I showed in a black pants suit with black Doc Martin-type shoes! If the pants are at least a little flowy, the shoes don't really show up at all!

You can also do men's dress shoes.

I hate girly shoes, so that's what I usually will wear with pants.


----------



## AquaClaraCanines (Mar 5, 2006)

******, I'm SO gay


----------



## FlyingQuizini (Oct 24, 2006)

Oh c'mon... it's not like you gotta wear that prom dress you posted a picture of! *GRIN*

Black pants. White shirt. Black tie shoes. You can do it!


----------



## AquaClaraCanines (Mar 5, 2006)

Noooooooooooooooooo!  I would rather just see him win 

And dude, do NOT remind me that I once wore a prom dress. Actually I do like beachy hippie skirts and flip flops, and routinely wear THOSE. But the breeder said I can't show in that


----------



## AquaClaraCanines (Mar 5, 2006)

When he wins BIS at Westminster, you can say you knew him on GRF


----------



## vrocco1 (Feb 25, 2006)

Are you going to enter him with the other Golden Retrievers?


----------



## AquaClaraCanines (Mar 5, 2006)

Yes and with the right handler, he'll win


----------



## vrocco1 (Feb 25, 2006)

LOL. You better let him outside, so he grows some coat.


----------



## AquaClaraCanines (Mar 5, 2006)

Here? No way- we have to keep in the A/C!


----------



## AquaClaraCanines (Mar 5, 2006)

Whippet-Goldens that stay outside grow strange coat, as evidenced by these rare photos:


----------



## vrocco1 (Feb 25, 2006)

Oh yeah, that's right!
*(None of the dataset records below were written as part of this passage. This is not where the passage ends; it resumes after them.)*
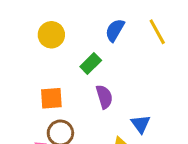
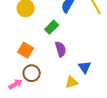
orange square: (51, 98) -> (26, 50), turned 35

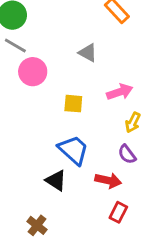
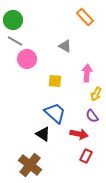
pink arrow: (120, 92) -> (87, 73), turned -66
brown cross: (37, 225) -> (30, 165), size x1.6

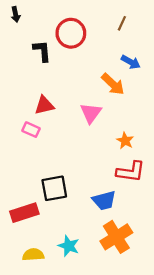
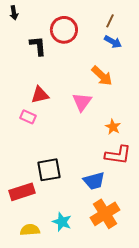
blue arrow: (131, 62) -> (113, 42), moved

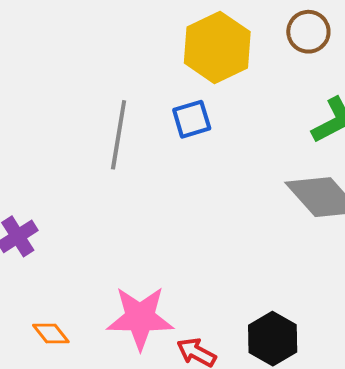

You can light the fireplace, and simulate winter.


----------



## vrocco1 (Feb 25, 2006)

Now, that is the kind of coat that will win blue ribbons.


----------



## AquaClaraCanines (Mar 5, 2006)

Apparently...


----------



## missmarstar (Jul 22, 2007)

AquaClaraCanines said:


> Apparently...


 

ok now i've seen it all.... the wrist and ankle bands are too much!!


----------